■ EXERCISE DATA:
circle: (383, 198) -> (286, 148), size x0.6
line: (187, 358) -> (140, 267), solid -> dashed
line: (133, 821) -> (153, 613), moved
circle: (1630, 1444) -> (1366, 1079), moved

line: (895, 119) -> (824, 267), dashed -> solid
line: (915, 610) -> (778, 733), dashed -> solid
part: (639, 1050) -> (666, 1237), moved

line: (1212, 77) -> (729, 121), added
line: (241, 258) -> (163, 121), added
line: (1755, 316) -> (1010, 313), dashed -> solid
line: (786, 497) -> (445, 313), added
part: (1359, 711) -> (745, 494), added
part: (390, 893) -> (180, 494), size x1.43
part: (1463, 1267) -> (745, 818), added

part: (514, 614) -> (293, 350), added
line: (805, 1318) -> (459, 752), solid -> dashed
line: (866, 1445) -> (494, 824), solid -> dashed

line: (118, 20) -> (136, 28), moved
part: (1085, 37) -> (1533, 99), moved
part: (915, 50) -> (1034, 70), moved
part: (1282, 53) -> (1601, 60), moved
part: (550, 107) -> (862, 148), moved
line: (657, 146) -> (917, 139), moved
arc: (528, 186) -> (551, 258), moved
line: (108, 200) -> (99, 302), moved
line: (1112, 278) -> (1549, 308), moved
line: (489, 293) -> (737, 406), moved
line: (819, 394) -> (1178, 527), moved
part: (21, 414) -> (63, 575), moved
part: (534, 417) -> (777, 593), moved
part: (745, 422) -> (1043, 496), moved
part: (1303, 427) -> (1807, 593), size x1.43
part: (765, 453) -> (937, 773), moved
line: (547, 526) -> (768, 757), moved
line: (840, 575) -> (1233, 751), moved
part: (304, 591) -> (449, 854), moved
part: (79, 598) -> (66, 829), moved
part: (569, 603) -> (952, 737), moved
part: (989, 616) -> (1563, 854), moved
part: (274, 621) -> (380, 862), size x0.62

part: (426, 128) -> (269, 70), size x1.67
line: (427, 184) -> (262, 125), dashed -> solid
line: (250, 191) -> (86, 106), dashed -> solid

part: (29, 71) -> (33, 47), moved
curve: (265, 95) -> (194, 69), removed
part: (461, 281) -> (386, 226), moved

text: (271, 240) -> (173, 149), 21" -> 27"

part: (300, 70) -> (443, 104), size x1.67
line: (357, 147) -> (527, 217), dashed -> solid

■ EXERCISE GOAL: Please report every line in the entries above that holds the string "circle".

■ SOLUTION FOR THIS PROBLEM:
circle: (383, 198) -> (286, 148), size x0.6
circle: (1630, 1444) -> (1366, 1079), moved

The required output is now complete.